Besides, recombination analysis identified only a few potential recombinant sequences, all of which were sampled before the COVID-19 pandemic, and SimPlot validation did not reveal clear or stable parental fragment exchanges (detailed information is in S1 File). Therefore, the impact of recombination on the BEAST-based estimation of nucleotide substitution rates is expected to be minimal.
Selection pressure analysis and historical evolution analysis of positively selected sites
Positively selected sites were found only in the S and N proteins of genotype K (behaving as genotype I at the N gene level) and in the S protein of genotype J (S3 Table). No positively selected sites were detected in the remaining proteins. Specifically, seventeen positively selected sites (identified by at least one method) were detected in the S protein of genotype K: twelve—sites 25, 26, 38, 40, 67, 89, 195, 199, 265, 266, 270, and 271—were located in the N-terminal domain (NTD) of the S1 subunit; two—sites 504 and 506—were in the C-terminal domain (CTD) of the S1 subunit; one—site 900—was in the fusion peptide (FP) region of the S2 subunit; two—sites 1251 and 1338—were in the other region (site 1251 was mapped to the stem helix region) of the S protein (S3 Table). In the N protein of genotype K, three positively selected sites were identified at sites 49, 79, and 248 (S3 Table). In genotype J, nine positively selected sites (identified by at least one method) were detected. Among these, six positively selected sites—454, 472, 481, 503, 554, and 573—were identified in the CTD of the S1 subunit (S3 Table).

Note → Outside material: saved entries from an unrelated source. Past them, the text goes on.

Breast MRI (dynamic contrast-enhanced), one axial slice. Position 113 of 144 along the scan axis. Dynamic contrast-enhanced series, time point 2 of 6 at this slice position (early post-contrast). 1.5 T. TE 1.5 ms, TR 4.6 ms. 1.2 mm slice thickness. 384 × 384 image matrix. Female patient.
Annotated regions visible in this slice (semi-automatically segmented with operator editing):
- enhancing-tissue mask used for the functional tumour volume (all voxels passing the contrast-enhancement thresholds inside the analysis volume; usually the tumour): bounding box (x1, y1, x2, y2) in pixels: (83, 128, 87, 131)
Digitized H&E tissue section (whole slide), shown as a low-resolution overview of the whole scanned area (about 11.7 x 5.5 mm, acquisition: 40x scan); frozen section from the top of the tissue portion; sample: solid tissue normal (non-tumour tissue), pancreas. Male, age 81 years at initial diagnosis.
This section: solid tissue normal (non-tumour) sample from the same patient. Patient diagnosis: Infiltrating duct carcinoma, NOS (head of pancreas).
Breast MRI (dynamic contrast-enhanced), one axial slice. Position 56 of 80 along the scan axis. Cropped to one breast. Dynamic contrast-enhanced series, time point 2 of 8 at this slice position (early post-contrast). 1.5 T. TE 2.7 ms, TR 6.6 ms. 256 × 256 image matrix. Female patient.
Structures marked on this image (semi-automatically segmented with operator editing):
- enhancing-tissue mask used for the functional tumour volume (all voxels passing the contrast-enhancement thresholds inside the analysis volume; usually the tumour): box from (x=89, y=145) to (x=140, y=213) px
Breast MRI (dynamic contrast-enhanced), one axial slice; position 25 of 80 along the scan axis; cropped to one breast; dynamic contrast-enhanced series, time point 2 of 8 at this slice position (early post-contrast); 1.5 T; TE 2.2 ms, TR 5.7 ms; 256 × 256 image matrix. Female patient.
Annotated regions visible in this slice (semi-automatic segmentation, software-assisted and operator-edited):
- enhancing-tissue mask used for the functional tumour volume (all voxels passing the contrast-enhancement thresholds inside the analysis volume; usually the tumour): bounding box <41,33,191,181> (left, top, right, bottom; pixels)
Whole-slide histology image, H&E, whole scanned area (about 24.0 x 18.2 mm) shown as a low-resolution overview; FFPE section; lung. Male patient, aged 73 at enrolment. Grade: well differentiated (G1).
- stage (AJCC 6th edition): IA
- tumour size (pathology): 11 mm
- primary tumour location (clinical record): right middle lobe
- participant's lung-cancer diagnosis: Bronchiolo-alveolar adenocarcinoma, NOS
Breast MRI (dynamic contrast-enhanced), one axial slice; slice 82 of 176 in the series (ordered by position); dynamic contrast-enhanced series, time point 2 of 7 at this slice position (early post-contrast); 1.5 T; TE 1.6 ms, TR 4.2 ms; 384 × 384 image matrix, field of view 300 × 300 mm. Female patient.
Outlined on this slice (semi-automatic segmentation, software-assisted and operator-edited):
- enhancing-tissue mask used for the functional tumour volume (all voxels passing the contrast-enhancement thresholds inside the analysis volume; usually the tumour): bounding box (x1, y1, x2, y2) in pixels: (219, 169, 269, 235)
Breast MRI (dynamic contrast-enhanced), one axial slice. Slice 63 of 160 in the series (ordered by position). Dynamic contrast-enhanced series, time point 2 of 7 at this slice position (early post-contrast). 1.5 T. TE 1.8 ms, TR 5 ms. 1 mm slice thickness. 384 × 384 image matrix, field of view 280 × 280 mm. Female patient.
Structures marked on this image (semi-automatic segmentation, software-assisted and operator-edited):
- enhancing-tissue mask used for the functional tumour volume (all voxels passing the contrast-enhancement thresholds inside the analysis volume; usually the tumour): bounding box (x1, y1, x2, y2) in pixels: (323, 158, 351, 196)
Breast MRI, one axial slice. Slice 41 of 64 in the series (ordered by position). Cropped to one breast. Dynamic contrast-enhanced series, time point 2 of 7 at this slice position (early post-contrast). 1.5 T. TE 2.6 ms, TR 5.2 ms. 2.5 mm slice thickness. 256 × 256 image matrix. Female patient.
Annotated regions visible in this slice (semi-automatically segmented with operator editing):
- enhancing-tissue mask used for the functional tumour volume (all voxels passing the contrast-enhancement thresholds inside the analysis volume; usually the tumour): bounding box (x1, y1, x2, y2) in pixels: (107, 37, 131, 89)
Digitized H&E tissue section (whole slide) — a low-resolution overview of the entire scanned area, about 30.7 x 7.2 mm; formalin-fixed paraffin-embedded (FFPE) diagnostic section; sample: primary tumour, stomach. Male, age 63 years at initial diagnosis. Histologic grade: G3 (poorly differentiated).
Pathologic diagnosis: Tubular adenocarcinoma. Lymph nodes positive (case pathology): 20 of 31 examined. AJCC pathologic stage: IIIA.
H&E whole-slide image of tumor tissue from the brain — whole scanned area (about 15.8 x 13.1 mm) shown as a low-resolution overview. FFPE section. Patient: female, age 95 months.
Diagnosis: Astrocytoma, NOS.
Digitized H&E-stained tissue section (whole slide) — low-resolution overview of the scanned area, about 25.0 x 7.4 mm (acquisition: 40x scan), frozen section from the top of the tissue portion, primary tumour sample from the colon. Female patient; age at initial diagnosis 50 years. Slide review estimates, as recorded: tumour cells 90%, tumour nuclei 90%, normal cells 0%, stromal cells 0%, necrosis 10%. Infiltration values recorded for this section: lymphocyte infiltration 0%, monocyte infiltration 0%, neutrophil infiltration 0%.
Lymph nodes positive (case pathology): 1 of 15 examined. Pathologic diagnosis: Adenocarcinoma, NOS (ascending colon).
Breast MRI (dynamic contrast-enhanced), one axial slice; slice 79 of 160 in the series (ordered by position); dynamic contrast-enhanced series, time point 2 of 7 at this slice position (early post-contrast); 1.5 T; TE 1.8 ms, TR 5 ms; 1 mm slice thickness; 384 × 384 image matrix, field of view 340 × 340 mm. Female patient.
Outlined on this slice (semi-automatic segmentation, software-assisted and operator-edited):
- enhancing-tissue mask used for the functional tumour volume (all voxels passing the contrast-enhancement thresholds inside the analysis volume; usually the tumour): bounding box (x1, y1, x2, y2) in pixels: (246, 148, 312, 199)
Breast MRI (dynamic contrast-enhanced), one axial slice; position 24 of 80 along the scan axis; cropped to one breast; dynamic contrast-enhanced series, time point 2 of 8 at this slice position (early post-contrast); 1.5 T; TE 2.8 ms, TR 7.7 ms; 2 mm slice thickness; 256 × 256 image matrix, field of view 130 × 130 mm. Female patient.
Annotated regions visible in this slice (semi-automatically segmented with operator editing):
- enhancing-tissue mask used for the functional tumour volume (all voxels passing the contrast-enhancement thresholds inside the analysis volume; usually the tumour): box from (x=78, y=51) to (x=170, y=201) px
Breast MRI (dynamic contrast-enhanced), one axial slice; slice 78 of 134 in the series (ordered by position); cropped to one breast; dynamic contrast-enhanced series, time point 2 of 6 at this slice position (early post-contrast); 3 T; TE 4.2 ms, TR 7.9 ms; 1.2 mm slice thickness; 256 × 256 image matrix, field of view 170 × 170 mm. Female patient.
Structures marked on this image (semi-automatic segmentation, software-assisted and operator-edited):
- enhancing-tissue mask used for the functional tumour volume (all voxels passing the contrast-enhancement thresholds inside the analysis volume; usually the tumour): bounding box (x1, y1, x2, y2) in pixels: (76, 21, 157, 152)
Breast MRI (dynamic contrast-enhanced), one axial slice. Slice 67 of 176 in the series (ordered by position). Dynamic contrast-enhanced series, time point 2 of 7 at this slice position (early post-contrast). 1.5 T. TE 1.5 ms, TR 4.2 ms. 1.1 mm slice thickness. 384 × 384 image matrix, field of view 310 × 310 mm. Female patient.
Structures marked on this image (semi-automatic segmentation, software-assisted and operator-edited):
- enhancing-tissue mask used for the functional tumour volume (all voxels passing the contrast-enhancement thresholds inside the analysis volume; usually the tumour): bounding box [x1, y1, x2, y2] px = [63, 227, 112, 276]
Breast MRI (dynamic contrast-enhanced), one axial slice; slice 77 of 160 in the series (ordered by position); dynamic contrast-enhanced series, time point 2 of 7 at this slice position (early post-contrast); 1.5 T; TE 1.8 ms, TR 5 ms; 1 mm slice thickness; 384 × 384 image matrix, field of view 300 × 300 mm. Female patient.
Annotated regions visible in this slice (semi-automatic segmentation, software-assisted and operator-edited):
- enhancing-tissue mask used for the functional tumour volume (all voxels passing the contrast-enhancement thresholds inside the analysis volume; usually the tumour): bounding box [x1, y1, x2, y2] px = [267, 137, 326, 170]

The results of historical evolution analysis showed that amino acid mutations at positively selected sites almost all occurred along internal nodes of the time-scaled maximum clade credibility (MCC) trees. Lots of mutations at positively selected sites in genotype K, including R26G/T, P38L/S, S40P, L67V, S265A, S270N, L271S, and D1251A, were observed at tree nodes or within subclades corresponding to sequences collected after the SARS-CoV-2 pandemic. In contrast, the positively selected sites in genotype J were primarily associated with tree nodes corresponding to pre-pandemic sequences (Fig 3).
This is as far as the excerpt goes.